奥村展征「必要とされる選手になりたかった」 愛された元ヤクルトのムードメーカーが明るさの裏側で持ち続けた危機感 (4ページ目)
【戦力外覚悟の土壇場で見せた意地】
課題としていた打撃のほうは、シーズン初打席でヒットを放ち、同じ日に犠牲フライで打点もあげた。
しかし、5月17日の巨人戦で空振り三振を喫したのを最後に、奥村が一軍のバッターボックスに立つことはなかった。4打数2安打と少ない出番できっちり仕事をしたように思えたが、5月31日に再びファーム行きを言い渡された。
「それまでにチャンスは何回ももらっていたのに、それを活かせなかった。仕方がなかったのかなと思います」
ファームでは打率がなかなか2割に届かず、打撃不振に陥った。「ヤンスワ(ヤングスワローズ)」と呼ばれる若手の活躍もあって、その後は結局、一軍に呼ばれることがなかった。

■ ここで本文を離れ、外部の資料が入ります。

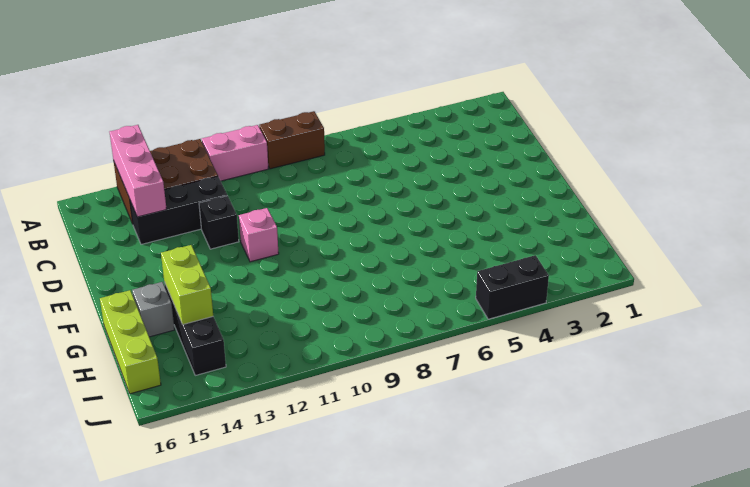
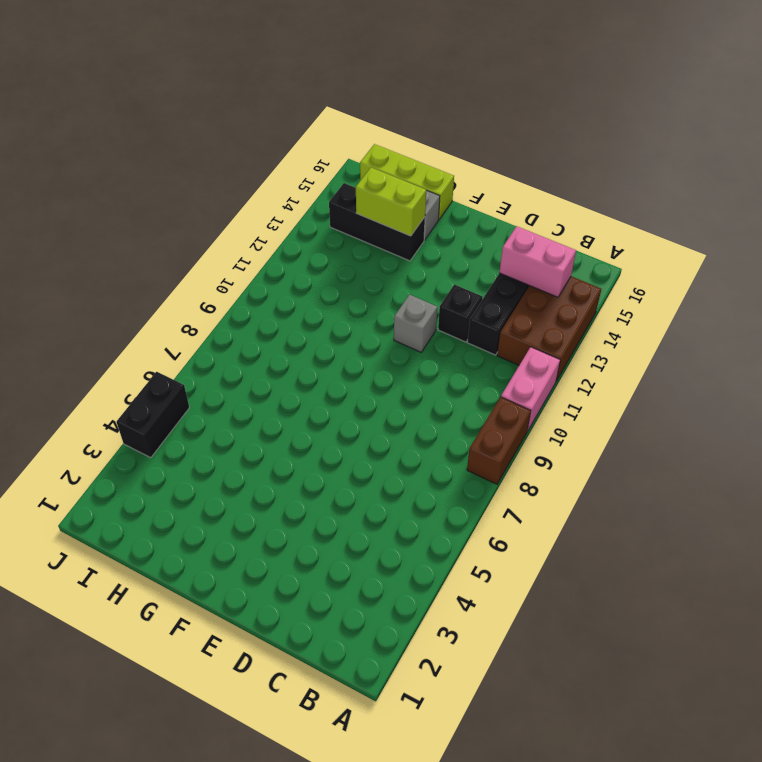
pink brick A14:C14 level 2 -> pink brick B14:C14 level 2
pink brick E11 level 1 -> grey brick E11 level 1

「気持ちの面が難しかったですね。ファームでも当然チームが勝つために力を注ぐんですけど、自分のやるべきことがなかなかうまくできなかった。結果が出ずに苦しいシーズンになりました。プロ10年目、ファームで2割の成績では(戦力外になるのは)仕方ないことだなと感じていました。2022年は一軍にほぼ1年間いさせてもらったのに、去年は二軍生活が長く続いたので特にそう思いました。自分自身が不甲斐なかったです」
10年ぶりに好きだという東北の地に戻ってきた
しかしながら、戦力外になるのを覚悟したシーズン終盤、土壇場で奥村は意地を見せる。奇しくものちにコーチを務めることになるファームの楽天戦だった。
1対3の2点ビハインドで迎えた7回裏、ノーアウト一塁・三塁のチャンスで奥村に出番が回ってきた。そして、初球をライトスタンドに叩き込み、逆転スリーランホームランを放った。これが、一軍、二軍通じてのシーズン第1号だった。
「たぶんその時にはもう感じていたんでしょうね。当然毎日の練習の積み重ねがあったからだとは思うんですけど、気持ち的にも、来年は戦力になれないかもしれないって考えた時に吹っ切れたのはあったのかもしれません。結果論ですけどね。でも、結果が残らないよりはよかった」
その後にも、もう1本ホームランを放つなど、土壇場で見せ場をつくった。